[written on December 4]
This six part Netflix documentary on the biggest case-closing sham in law enforcement history was riveting and kept me up until 2:17 AM.
Henry had a memory that was very bad, having temporal and frontal lobe and eye damage from his whore mother beating him as a child. After serving time for killing his mother as a mental patient, Henry spent most of his time working low end jobs and getting in minor trouble with the police in Maryland and Florida. Eventually, Henry ends up cruising around Texas with a big, murderous queer who sodomized him.
He eventually led a Texas sheriff to the remains of two women he killed. Then, miraculously, after copping to charges supported by forensic evidence, he morphed into the mastermind killer who left no evidence and confessed to killing almost 600 people in 8 years, mostly in Texas, at times when documents place him in Maryland and Florida. Henry did this for strawberry milkshakes and cigarettes.
Then ensues a 30-year nightmare for victim families and even a state’s attorney, who successfully won the largest law suit in history against a TV station, for conspiring with the FBI, IRS and Texas Rangers to put him in prison 80 years for the crime of questioning unsupported, spurious and unconvincing confessions refuted by solid evidence.
The “serial killer” professionals come out of the woodwork to point out that Henry was not the real deal, that all the others are, as the obvious clownish confession circus is exposed.
Of the 217 cases supposedly cleared by Henry’s confessions, 20 have been solved using DNA evidence of the accrual killers. Law Enforcement is not investigating any of the others.
This brings to mind what a boon the ‘serial killer’ industry is for Law Enforcement, for the apparatus of our social control:
-Serial killers supposedly roaming the nation hunting for the weak and unaware, support the notion of the benign police state as necessary.
-Once a man who has killed can be linked by method or other patterns to killings he did not do commit, law enforcement appears to be effective.
-Closing cases falsely further makes America more deadly as real killers stay free, effectively increasing reality-based terror to support the fantasy-cases for serial killing proposed by Law enforcement.

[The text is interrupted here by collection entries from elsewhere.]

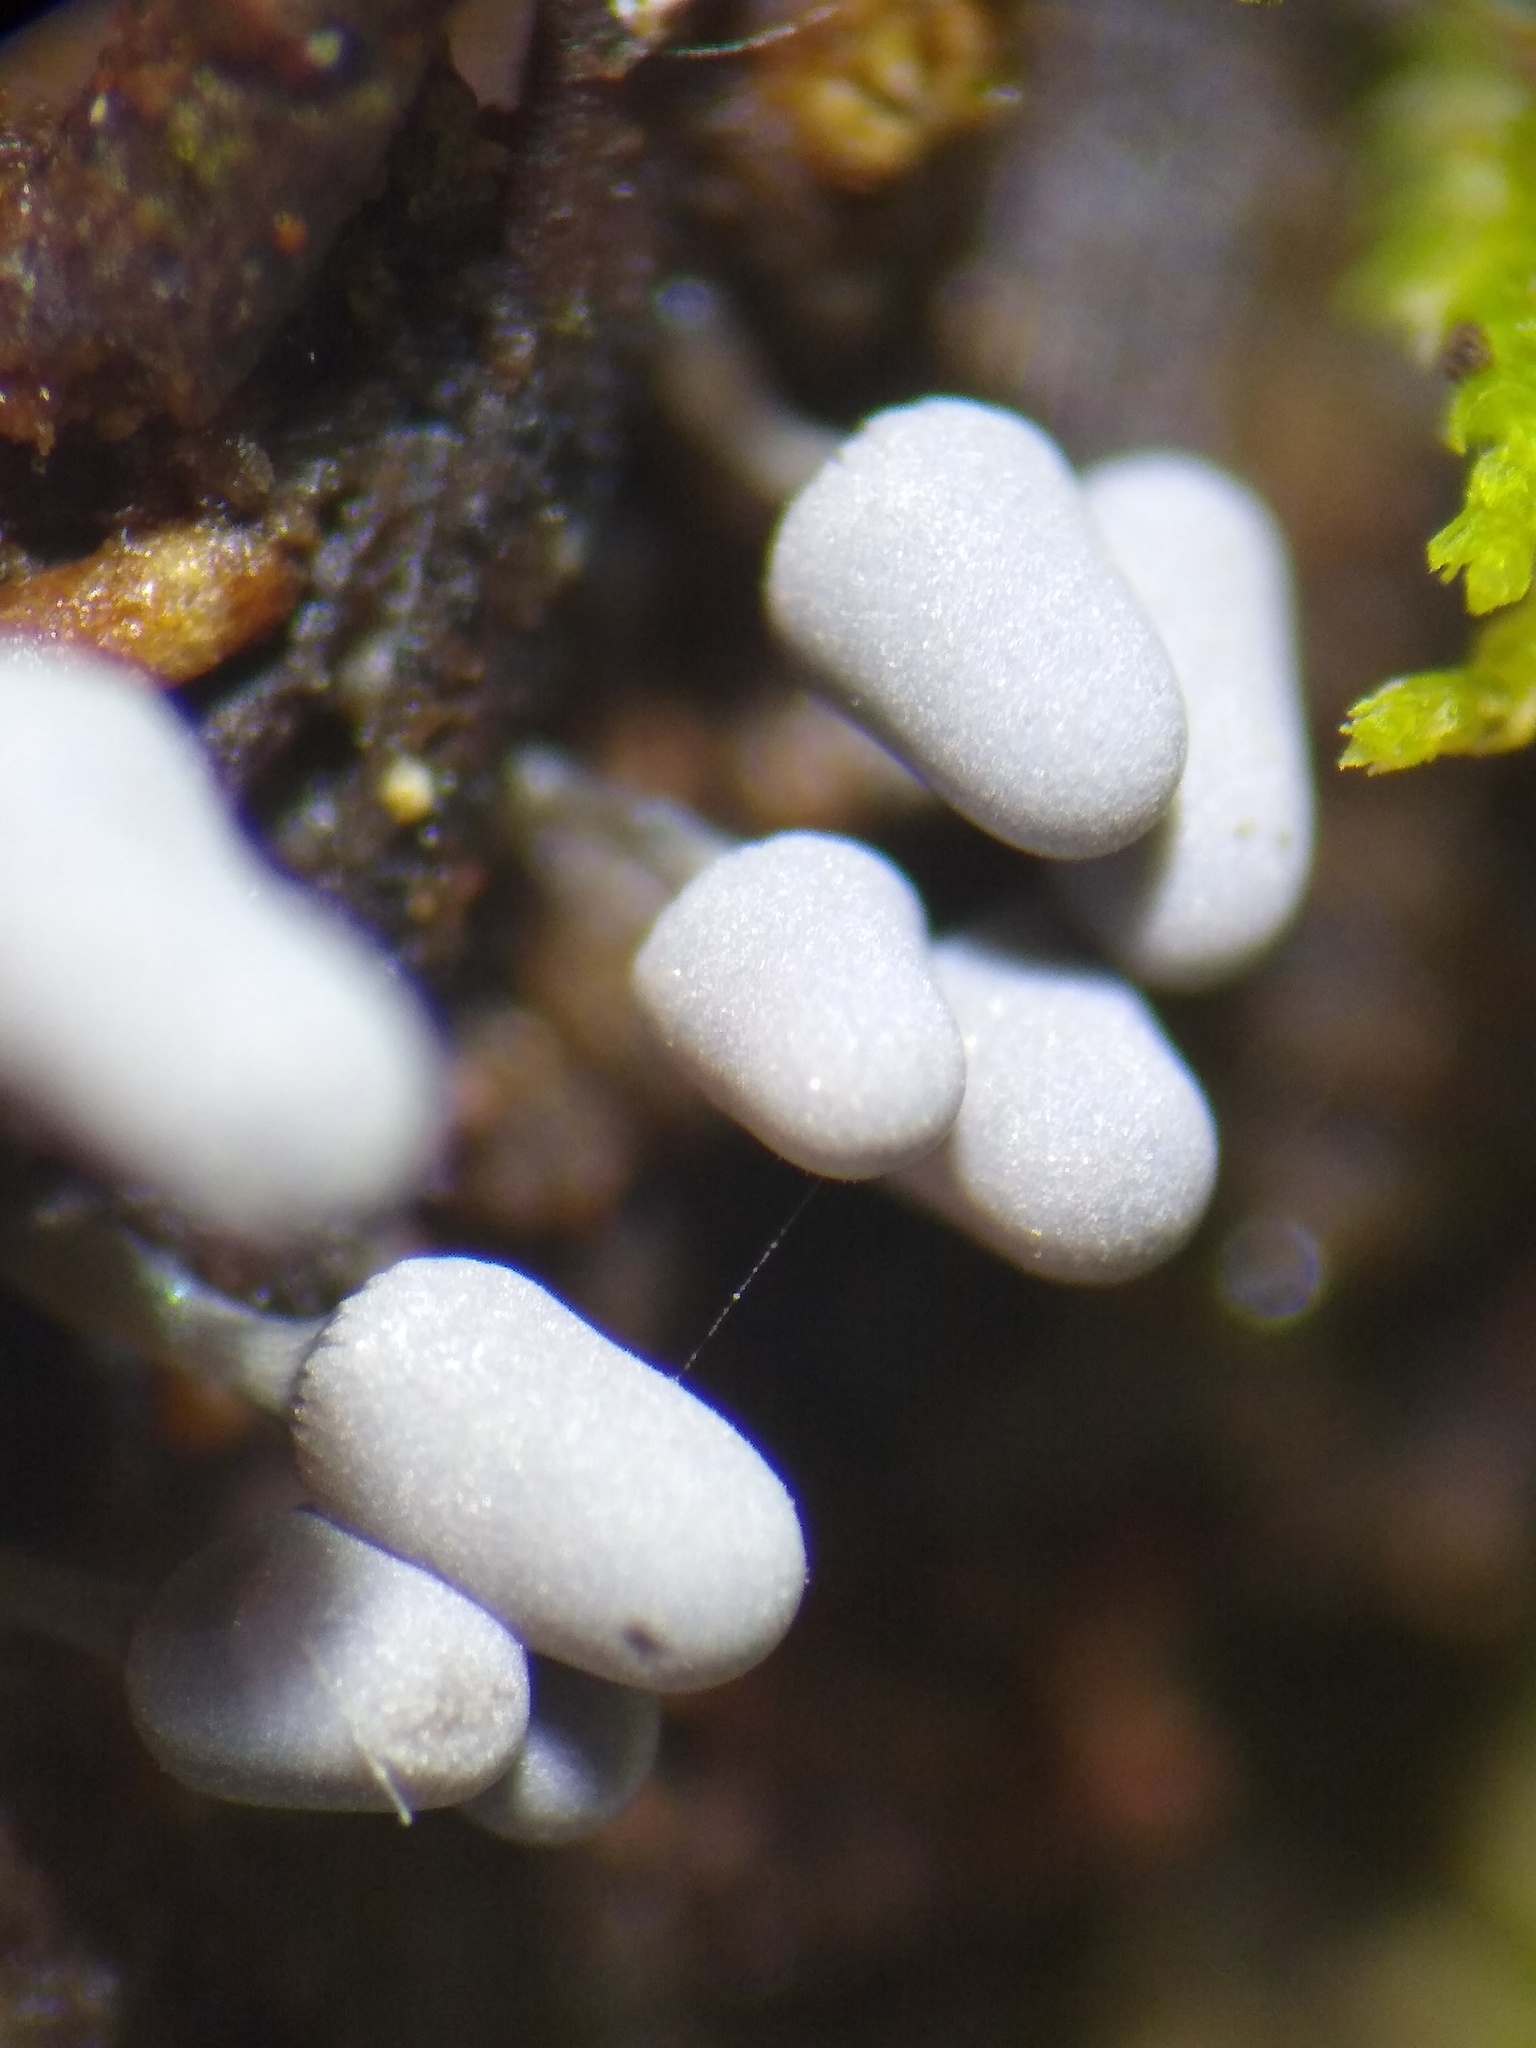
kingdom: Protozoa
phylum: Mycetozoa
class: Myxomycetes
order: Trichiales
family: Arcyriaceae
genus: Arcyria
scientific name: Arcyria cinerea
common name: White carnival candy slime mold
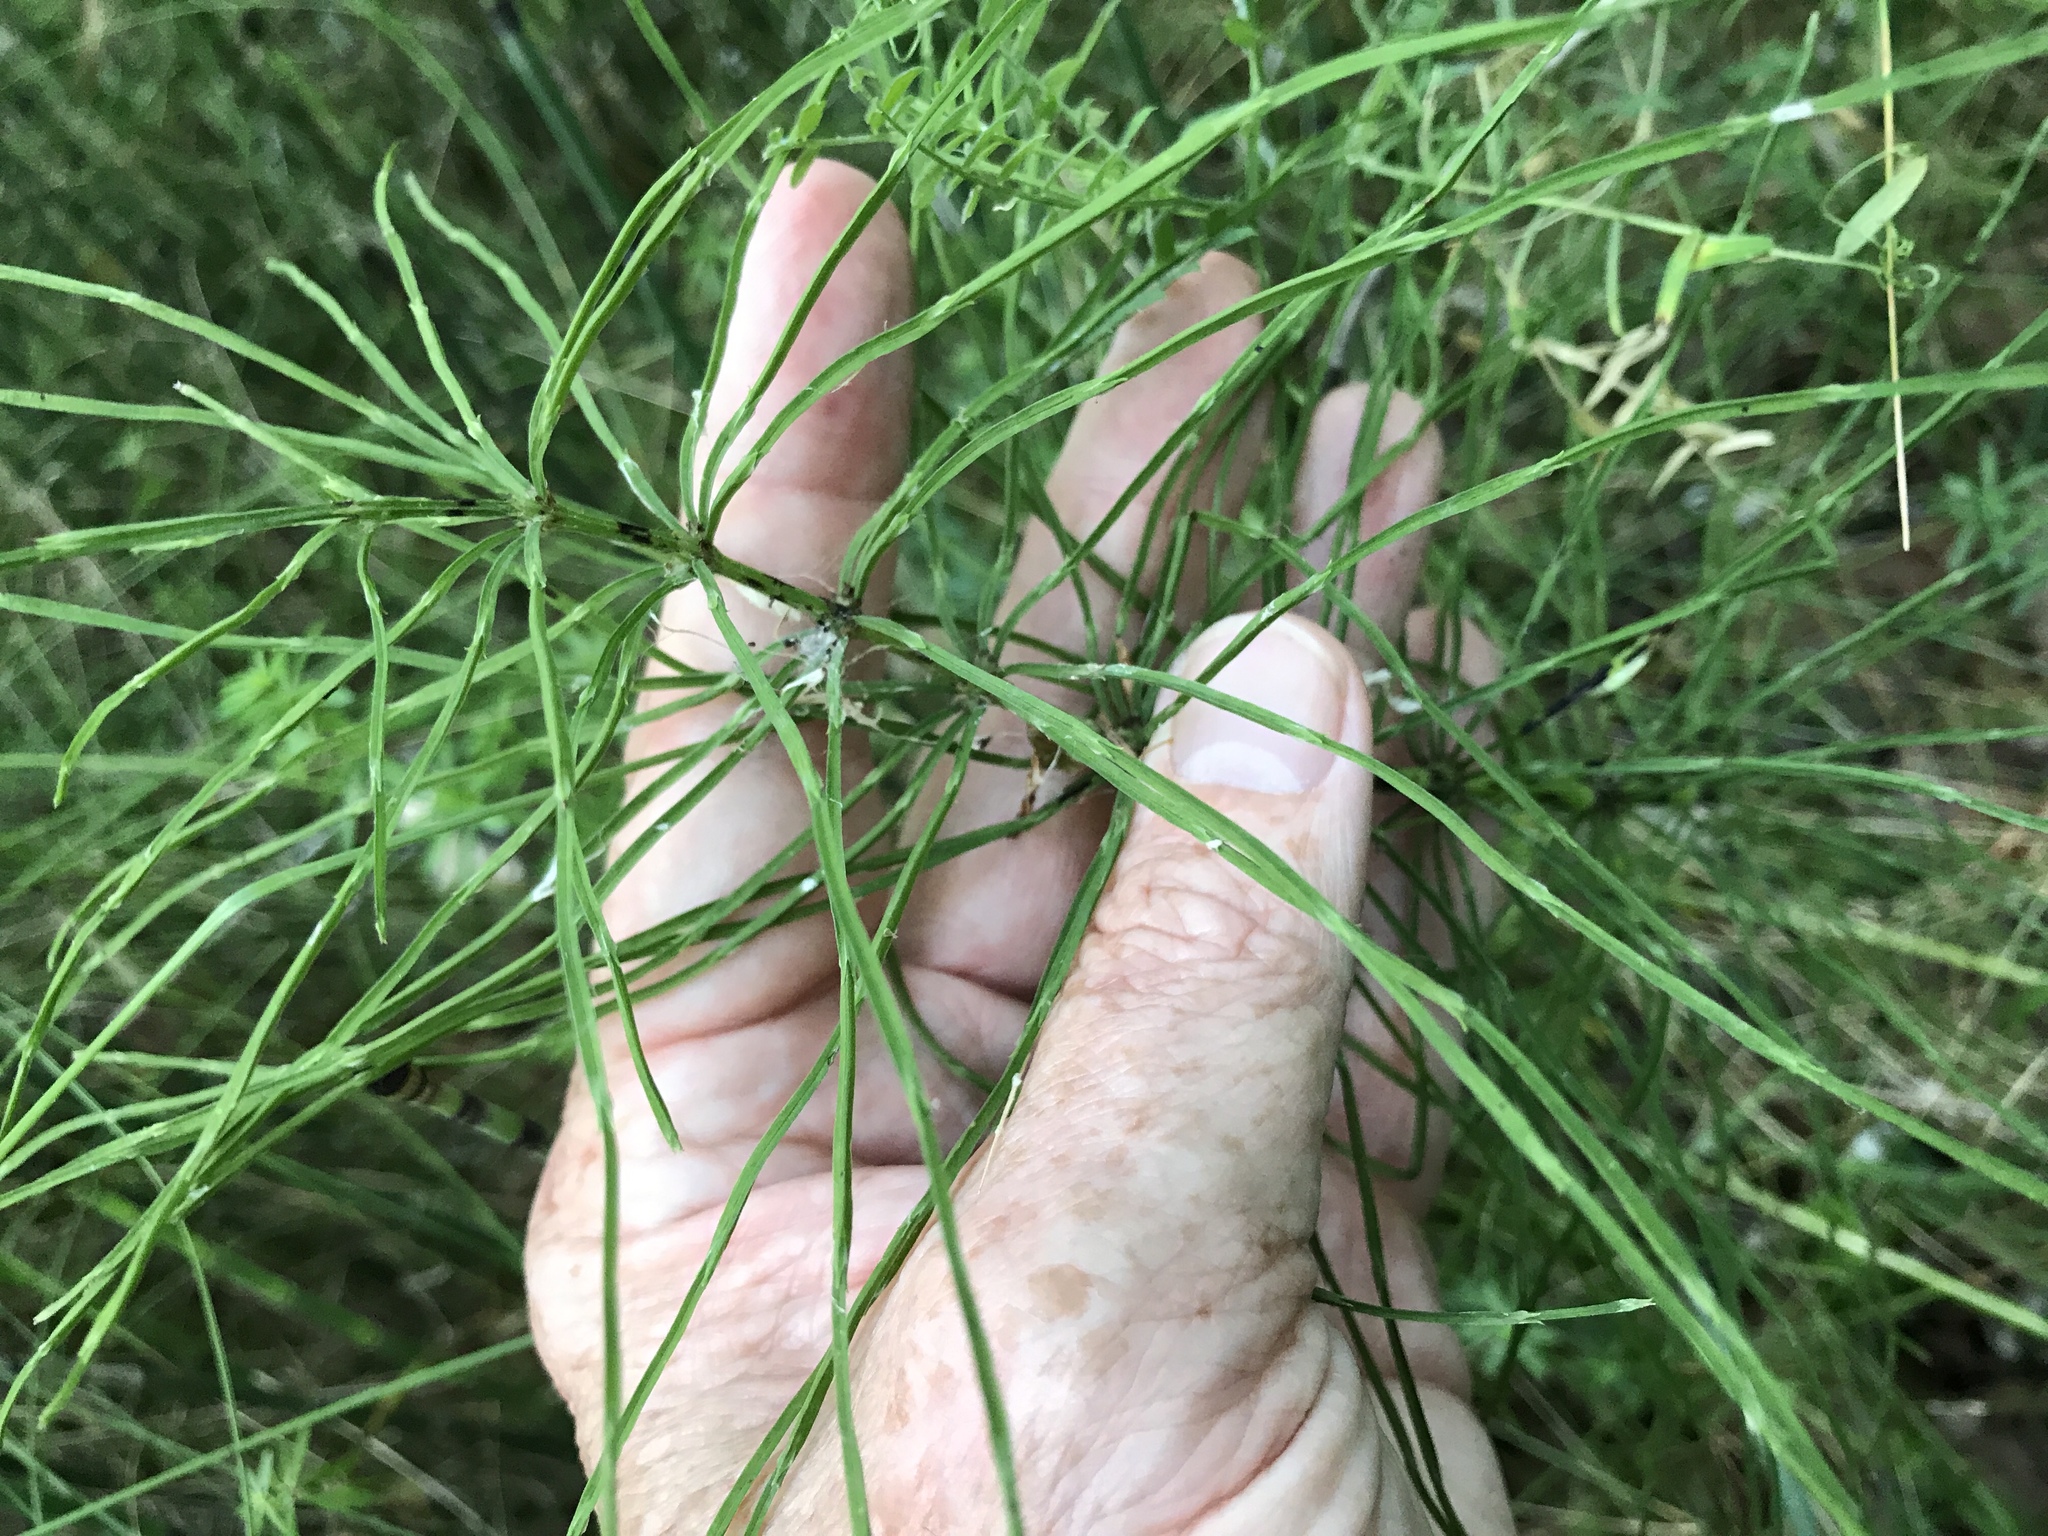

-The belief in serial killers as a kind of avenging demons of emasculation has the additional benefits of prejudicing the population against lone men who have been discarded from the economy and who are usually the crime victims of violence, rather than the perpetrators they are shown as, for most lethal violence is the result of group action by gangs and government. This increases social compliance among atomized men.
-Finally, the belief in serial killers as a kind of negative religious experience for the media altar-goers, has predisposed Americans to believe in spontaneous mass shootings in all probability staged by the government as a means of ramping up terror to a new level in a bid to get Americans to turn their back on gun ownership.
One has to wonder how many "serial killers" have copped to multiple murders as a result of being promised better accommodations or privileges in whatever prison they are headed, while simultaneously allowing law enforcement to close out numerous unsolved murders.
It was my experience in North Dindustan that, in an attempt to decrease the murder rate on paper, a request was put out to area Emergency Rooms that any patient that died in the ER be listed as having died from Cardiac Arrest (if your bleed out, or suffer enough heart trauma from bullets, your heart will eventually arrest) Our Docs politely told the powers that be to fuck off.
Wow, I had a BPD cop say the same thing was being used in part for murder reporting in Baltimore last year.
Thanks for that wonderful note of defiance.